### STATED GOAL A
Pick out every row below that contains the string "numericTimeSignature".

### ARTICLE
"""

# Steak and Shrimp



## Paymaster (Jan 22, 2009)

I grilled this little T-Bone tonite. Used my marinade on it and did some shrimp skewers too.


----------



## FISHHUNTER (Apr 22, 2009)

Oh Man, we're slobbering all over the keyboard that looks so good.


----------



## JPChase (Jul 31, 2010)

I gotta agree with you, that looks pretty freaking delicious.


----------



## sudshunter (Jan 20, 2008)

now im really hungry...


----------



## RuddeDogg (Mar 20, 2004)

I'll take the steak but ya have to keep the Shrimp. I'm allergic to it........... Lobster and crab as well...........


----------



## Fishbreath (Nov 11, 2004)

That photo is all fine and dandy, looks delish to be sure...

BUT where's the RECIPE?!?!?!


----------



## Paymaster (Jan 22, 2009)

Fishbreath said:


> That photo is all fine and dandy, looks delish to be sure...
> 
> BUT where's the RECIPE?!?!?!


The marinade for the steak:

2 Tablespoons Olive Oil
1 Tablespoon Soy Sauce
2 Teaspoons Montreal Seasoning
1 Teaspoon Espresso Powder( or any fine ground coffee)
Mix all together and rub on both sides of steak. Let sit for at least and hour, more is better.

Shrimp were peeled ,de-veined and skewered. Coat with lemon pepper to taste and grill.


----------



## Fishbreath (Nov 11, 2004)

Thanks!  mmmm....that's great, nice idea with the espresso coffee...

Have you ever tried using Dale's Steak Seasoning instead of soy? Try it, you might like it! Its like Soy sauce on steroids...


----------



## fish-on (May 12, 2002)

Fishbreath said:


> Thanks!  mmmm....that's great, nice idea with the espresso coffee...
> 
> Have you ever tried using Dale's Steak Seasoning instead of soy? Try it, you might like it! Its like Soy sauce on steroids...


where can we find this? giant, safeway, food lion etc?


----------



## Paymaster (Jan 22, 2009)

Fishbreath said:


> Thanks!  mmmm....that's great, nice idea with the espresso coffee...
> 
> Have you ever tried using Dale's Steak Seasoning instead of soy? Try it, you might like it! Its like Soy sauce on steroids...

"""

### STATED GOAL B
Quote word for word everything in the steak and shrimp thread above from "## FISHHUNTER (Apr" down to "pretty freaking delicious.".

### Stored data

"""

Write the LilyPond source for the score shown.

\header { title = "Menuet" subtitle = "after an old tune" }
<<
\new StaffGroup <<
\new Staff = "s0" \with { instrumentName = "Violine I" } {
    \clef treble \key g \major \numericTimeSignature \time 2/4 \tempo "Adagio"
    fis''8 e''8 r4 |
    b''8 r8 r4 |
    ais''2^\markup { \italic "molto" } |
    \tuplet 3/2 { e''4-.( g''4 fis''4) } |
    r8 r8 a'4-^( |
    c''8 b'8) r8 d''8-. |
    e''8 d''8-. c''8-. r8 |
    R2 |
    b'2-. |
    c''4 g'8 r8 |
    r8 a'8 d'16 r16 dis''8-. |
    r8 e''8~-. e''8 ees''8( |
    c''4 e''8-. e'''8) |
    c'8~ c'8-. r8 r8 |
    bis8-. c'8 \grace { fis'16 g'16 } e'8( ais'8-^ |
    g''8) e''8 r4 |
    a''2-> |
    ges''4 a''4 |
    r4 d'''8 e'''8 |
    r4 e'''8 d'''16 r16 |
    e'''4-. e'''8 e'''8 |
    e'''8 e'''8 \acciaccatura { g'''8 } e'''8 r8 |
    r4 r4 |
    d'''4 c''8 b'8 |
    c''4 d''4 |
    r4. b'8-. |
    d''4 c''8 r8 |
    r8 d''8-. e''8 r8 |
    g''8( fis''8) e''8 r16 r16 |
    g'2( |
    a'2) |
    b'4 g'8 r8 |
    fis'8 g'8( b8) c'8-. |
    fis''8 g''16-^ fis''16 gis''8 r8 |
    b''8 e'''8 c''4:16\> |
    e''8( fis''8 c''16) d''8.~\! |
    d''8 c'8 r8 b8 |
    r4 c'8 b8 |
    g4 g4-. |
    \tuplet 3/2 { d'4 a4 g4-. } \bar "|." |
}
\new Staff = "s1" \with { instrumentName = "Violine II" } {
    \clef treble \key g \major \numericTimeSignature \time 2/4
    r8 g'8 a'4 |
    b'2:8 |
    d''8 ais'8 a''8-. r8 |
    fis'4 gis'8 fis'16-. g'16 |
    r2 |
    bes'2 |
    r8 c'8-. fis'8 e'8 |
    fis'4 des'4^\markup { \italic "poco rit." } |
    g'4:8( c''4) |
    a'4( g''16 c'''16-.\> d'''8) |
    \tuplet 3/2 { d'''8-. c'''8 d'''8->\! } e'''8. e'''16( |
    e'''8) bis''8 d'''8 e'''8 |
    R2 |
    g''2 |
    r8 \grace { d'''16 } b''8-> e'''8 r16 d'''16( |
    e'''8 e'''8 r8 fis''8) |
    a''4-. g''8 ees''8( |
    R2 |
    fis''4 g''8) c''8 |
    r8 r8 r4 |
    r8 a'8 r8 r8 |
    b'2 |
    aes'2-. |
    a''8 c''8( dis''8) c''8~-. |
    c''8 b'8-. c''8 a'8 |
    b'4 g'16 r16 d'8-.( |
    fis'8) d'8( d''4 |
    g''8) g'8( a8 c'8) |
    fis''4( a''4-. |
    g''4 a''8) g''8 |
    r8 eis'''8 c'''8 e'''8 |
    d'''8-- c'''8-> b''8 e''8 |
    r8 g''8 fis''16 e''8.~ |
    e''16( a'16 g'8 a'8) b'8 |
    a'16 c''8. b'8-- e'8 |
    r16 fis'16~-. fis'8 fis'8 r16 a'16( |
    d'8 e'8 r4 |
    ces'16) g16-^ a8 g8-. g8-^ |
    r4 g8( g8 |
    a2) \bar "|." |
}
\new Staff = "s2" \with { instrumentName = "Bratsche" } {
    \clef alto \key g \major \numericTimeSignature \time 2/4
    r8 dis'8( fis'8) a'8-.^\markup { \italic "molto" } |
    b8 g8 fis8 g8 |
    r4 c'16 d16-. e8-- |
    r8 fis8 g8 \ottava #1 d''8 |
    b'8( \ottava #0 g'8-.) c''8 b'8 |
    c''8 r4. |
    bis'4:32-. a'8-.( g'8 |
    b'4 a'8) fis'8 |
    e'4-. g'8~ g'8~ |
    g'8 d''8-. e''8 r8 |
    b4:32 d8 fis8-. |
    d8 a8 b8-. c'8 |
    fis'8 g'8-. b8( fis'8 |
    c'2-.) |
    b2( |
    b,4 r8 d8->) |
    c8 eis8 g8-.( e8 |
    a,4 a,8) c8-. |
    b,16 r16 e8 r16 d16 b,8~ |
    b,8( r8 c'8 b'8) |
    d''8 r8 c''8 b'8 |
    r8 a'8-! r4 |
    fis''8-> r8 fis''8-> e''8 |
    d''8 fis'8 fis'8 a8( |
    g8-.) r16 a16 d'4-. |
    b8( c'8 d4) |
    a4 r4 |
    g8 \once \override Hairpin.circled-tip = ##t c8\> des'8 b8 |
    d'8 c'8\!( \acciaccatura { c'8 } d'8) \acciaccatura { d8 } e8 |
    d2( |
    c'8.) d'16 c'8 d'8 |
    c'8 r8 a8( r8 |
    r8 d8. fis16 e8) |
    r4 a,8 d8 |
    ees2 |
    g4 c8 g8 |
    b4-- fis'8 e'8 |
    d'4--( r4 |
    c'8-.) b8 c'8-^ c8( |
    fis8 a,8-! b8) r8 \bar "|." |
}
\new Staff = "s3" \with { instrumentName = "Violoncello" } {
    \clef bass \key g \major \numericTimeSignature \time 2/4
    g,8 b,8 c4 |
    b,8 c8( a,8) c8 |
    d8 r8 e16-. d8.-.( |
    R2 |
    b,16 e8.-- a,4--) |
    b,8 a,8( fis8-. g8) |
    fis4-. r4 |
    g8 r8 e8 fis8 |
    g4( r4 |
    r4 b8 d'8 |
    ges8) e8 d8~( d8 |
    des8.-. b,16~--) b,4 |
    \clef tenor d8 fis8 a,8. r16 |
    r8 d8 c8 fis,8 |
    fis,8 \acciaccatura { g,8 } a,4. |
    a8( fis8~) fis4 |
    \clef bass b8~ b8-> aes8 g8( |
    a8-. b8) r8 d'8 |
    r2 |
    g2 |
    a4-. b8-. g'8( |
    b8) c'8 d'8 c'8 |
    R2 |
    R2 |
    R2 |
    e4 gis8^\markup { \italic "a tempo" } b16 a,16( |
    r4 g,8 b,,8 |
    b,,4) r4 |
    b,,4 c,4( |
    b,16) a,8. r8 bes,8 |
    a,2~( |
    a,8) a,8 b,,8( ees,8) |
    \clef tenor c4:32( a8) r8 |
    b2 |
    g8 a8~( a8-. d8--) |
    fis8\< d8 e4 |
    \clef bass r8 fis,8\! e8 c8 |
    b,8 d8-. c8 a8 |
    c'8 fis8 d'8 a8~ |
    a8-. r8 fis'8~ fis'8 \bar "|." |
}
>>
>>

"""

### RESULT A
    \clef treble \key g \major \numericTimeSignature \time 2/4 \tempo "Adagio"
    \clef treble \key g \major \numericTimeSignature \time 2/4
    \clef alto \key g \major \numericTimeSignature \time 2/4
    \clef bass \key g \major \numericTimeSignature \time 2/4

### RESULT B
## FISHHUNTER (Apr 22, 2009)

Oh Man, we're slobbering all over the keyboard that looks so good.


----------



## JPChase (Jul 31, 2010)

I gotta agree with you, that looks pretty freaking delicious.